Bei einem Bücherkauf lag in der Büchersendung ein Zettel mit folgenden Sätzen bei:
Werte Kundschaft, da Bücher manchmal bis zu 10 Jahre im Lager liegen, kann sich der Zustand durch Papierbräunung oder Staubablagerung verschlechtern. Ich bitte das zu entschuldigen. Wenn Ihnen ein Buch nicht gefällt, schicken Sie es einfach zurück und ich erstatte den vollständigen Kaufpreis. Bitte bewerten Sie nicht gleich schlecht, weil das für mich ein viel größerer Schaden ist, als wenn ich das Buch zurücknehme und den Kaufpreis erstatte. Sie haben auch die Möglichkeit, sich mit mir über eine Preisreduzlerung zu verständigen. Vielen Dank.

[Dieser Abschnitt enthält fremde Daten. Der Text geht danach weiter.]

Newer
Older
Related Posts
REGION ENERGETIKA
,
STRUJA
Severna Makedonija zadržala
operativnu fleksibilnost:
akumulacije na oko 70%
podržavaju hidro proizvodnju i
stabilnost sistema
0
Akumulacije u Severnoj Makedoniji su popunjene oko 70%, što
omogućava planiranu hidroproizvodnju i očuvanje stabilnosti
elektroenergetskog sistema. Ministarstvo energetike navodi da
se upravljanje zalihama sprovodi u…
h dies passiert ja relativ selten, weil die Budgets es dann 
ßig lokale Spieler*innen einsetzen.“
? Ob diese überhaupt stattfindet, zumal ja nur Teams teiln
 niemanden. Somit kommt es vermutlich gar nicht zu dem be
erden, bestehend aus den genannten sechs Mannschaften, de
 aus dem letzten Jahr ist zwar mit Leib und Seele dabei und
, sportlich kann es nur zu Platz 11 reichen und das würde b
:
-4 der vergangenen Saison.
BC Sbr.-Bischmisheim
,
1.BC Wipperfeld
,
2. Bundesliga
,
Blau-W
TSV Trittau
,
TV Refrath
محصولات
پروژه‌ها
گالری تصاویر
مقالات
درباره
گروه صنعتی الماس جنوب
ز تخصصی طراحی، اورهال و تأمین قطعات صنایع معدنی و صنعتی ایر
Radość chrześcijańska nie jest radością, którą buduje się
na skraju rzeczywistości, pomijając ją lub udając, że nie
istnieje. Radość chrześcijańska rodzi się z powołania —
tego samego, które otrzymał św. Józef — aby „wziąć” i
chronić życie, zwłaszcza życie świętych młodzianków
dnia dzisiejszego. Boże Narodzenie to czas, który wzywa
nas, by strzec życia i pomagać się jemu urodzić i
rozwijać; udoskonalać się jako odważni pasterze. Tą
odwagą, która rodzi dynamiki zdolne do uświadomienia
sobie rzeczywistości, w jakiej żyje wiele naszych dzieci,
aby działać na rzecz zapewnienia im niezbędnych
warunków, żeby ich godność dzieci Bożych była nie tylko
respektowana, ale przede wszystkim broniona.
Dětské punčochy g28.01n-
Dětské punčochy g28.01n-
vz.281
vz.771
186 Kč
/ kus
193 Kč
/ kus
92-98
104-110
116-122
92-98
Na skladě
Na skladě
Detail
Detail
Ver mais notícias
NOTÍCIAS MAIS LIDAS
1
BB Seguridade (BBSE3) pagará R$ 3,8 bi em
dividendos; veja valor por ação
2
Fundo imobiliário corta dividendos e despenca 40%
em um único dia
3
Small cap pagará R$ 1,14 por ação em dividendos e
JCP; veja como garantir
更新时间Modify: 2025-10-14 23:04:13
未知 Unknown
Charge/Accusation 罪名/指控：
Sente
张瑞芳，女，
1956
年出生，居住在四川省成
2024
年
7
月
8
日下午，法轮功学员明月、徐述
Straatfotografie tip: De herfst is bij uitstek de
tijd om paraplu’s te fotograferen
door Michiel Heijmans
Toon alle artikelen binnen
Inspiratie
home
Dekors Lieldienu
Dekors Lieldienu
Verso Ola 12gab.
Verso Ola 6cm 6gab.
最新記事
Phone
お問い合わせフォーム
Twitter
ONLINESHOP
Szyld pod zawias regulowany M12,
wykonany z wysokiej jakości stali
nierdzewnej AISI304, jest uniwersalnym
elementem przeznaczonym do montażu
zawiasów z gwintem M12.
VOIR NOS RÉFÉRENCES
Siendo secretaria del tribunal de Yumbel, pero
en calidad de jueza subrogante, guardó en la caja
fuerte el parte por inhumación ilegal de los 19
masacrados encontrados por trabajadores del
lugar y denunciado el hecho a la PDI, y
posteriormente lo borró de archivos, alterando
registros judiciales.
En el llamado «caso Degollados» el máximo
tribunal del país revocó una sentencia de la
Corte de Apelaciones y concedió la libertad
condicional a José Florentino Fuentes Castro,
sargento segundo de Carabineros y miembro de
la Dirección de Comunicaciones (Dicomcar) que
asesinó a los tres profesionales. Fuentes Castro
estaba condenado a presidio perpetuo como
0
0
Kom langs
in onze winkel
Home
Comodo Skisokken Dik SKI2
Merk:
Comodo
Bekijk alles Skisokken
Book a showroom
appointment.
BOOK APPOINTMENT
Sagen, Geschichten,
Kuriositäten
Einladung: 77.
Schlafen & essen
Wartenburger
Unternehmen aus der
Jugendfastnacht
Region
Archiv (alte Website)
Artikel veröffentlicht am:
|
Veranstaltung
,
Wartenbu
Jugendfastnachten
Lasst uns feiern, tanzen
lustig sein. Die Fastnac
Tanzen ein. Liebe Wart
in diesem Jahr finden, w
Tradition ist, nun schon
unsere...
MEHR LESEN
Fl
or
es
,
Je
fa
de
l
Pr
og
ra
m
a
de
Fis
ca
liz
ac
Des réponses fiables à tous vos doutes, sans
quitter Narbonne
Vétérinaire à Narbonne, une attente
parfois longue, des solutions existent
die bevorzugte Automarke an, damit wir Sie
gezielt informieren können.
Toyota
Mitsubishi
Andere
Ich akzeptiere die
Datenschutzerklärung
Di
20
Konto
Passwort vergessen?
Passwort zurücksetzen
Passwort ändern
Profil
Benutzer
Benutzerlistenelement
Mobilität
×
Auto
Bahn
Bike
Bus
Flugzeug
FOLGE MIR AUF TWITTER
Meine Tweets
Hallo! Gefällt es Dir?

Verständlich, dass sich viele in der Corona-Zeit über Maskenverweigerer oder Impfgegner empört haben, weil sie es nicht fair fanden, dass diese sich aus der Solidarität ausklinken. Hier der Link zu einem aufschlussreichen Beispiel. Andererseits gibt es auch die Empörung über die coronabedingten Freiheitseinschränkungen. Dies ist ein Beispiel, wie zwei sehr sinnvolle Intuitionen in den Streit miteinander geraten können: Solidarität bzw. Gerechtigkeit gegen Freiheit und umgekehrt.
Als 1. Ergebnis halten wir fest: Gerecht geht es zu, wenn ein Gleichgewicht von Geben und Nehmen herrscht.
Und auch ethische Reflexion wird keine grundsätzlichen Bedenken gegen dieses starke natürliche Empfinden geltend machen. Allerdings wäre hier das uns emotional sehr naheliegende analoge Phänomen des Rachebedürfnisses weiter zu reflektieren.
[1] Frans de Waal: Das Prinzip Empathie. Was wir von der Natur für eine bessere Gesellschaft lernen können, München 2011, S. 225.
[2] Aristoteles: Die Nikomachische Ethik 1133 a1‑2, übers. v. Olof Gigon, dtv text-bibliothek, DTV, München 1972, S. 164
[3] Marcel Mauss: Die Gabe. Form und Funktion des Austauschs in archaischen Gesellschaften, Suhrkamp stw 743, 1990, S. 18, Originalausg.: Essai sur le don, Paris 1950.